Consider the below student dataset and let us clean the data by following techniques.
data=pd.DataFrame([['abc',10,20,10,5],['efg',20,18,20,5],['hij',30,19,30,5],['klm',40,20,40,5],
['klm',40,19,40,5],['opq',50,20,50,5],['rst',60,np.nan,60,5]])
data.columns=['name','score','age','mark','subject #']
Duplicate data:
The first step of data cleaning is to remove unwanted features and observations from the dataset. It is common to find Duplicate data in rows and columns during data collection.
data.drop_duplicates(inplace=True) #remove row duplicates
data = data.loc[:,~data.T.duplicated()] #remove column duplicates
Features with a single value:
In some features, there will be a repetition of the same information in all observations. Columns that have a single value for all rows do not contain any useful information for analysis.
no_of_unique = data.nunique()
single_value=no_of_unique[no_of_unique==1]

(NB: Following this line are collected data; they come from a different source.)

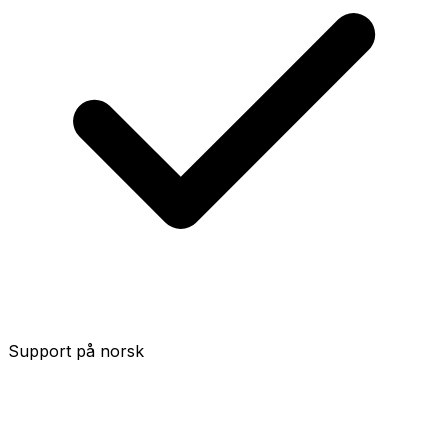
Support på norsk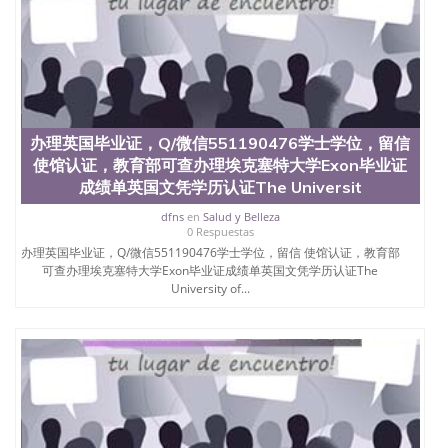
业找人做文凭学位qq微信551190476澳洲读CQU中央
昆士兰大学学历成绩单购买学位证书/澳洲读本科硕
士做文凭/购买澳洲大学毕业证成绩单假文凭学历办
理英国毕业证，Q/微信551190476学士学位，留信 使
馆认证，教育部可查办理布里斯托大学布大毕业证成
绩单英国文凭学历认证University of Bristol
办理英国毕业证，Q/微信551190476学士学位，留信
使馆认证，教育部可查办理埃克塞特大学Exon毕业证
成绩单英国文凭学历认证The Universit
dfns
en
Salud y Belleza
0 Respuestas
办理英国毕业证，Q/微信551190476学士学位，留信 使馆认证，教育部
可查办理埃克塞特大学Exon毕业证成绩单英国文凭学历认证The
University of...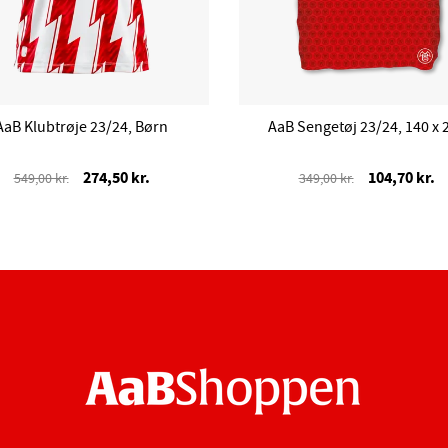
AaB Klubtrøje 23/24, Børn
AaB Sengetøj 23/24, 140 x 
274,50 kr.
104,70 kr.
549,00 kr.
349,00 kr.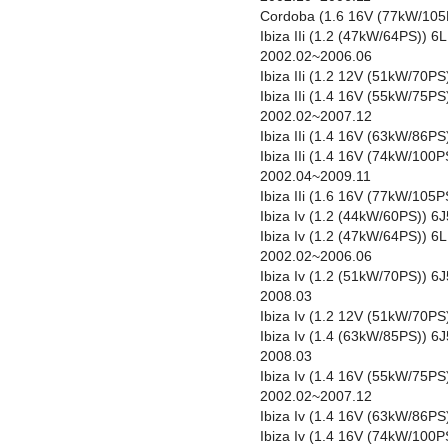
Cordoba (1.6 16V (77kW/105
Ibiza IIi (1.2 (47kW/64PS))
2002.02~2006.06
Ibiza IIi (1.2 12V (51kW/70
Ibiza IIi (1.4 16V (55kW/75
2002.02~2007.12
Ibiza IIi (1.4 16V (63kW/86
Ibiza IIi (1.4 16V (74kW/10
2002.04~2009.11
Ibiza IIi (1.6 16V (77kW/10
Ibiza Iv (1.2 (44kW/60PS)) 
Ibiza Iv (1.2 (47kW/64PS)) 
2002.02~2006.06
Ibiza Iv (1.2 (51kW/70PS)) 
2008.03
Ibiza Iv (1.2 12V (51kW/70P
Ibiza Iv (1.4 (63kW/85PS))
2008.03
Ibiza Iv (1.4 16V (55kW/75P
2002.02~2007.12
Ibiza Iv (1.4 16V (63kW/86P
Ibiza Iv (1.4 16V (74kW/100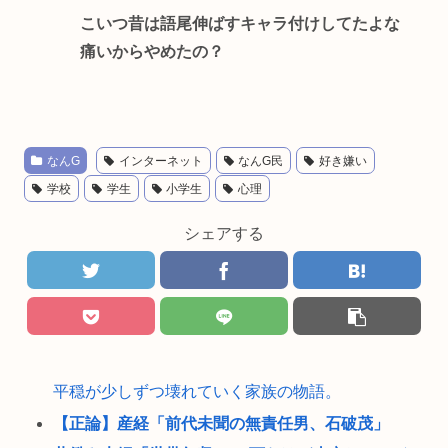
こいつ昔は語尾伸ばすキャラ付けしてたよな
痛いからやめたの？
なんG
インターネット
なんG民
好き嫌い
学校
学生
小学生
心理
シェアする
平穏が少しずつ壊れていく家族の物語。
【正論】産経「前代未聞の無責任男、石破茂」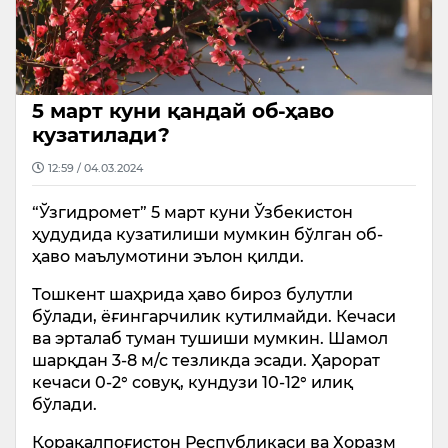
5 март куни қандай об-ҳаво
кузатилади?
12:59 / 04.03.2024
“Ўзгидромет” 5 март куни Ўзбекистон
ҳудудида кузатилиши мумкин бўлган об-
ҳаво маълумотини эълон қилди.
Тошкент шаҳрида ҳаво бироз булутли
бўлади, ёғингарчилик кутилмайди. Кечаси
ва эрталаб туман тушиши мумкин. Шамол
шарқдан 3-8 м/с тезликда эсади. Ҳарорат
кечаси 0-2° совуқ, кундузи 10-12° илиқ
бўлади.
Қорақалпоғистон Республикаси ва Хоразм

data.drop(single_value.index, axis=1, inplace=True)
Null Handling:
Missing data is a tricky problem. So missing value can be ignored or imputed with some meaningful data.
a) Removing missing value
data.isnull()
data.dropna(axis=0, how='any')
b) Imputing with related value
from sklearn.preprocessing import Imputer
data.iloc[:,1:4] = Imputer(strategy='median').fit_transform(data.iloc[:,1:4])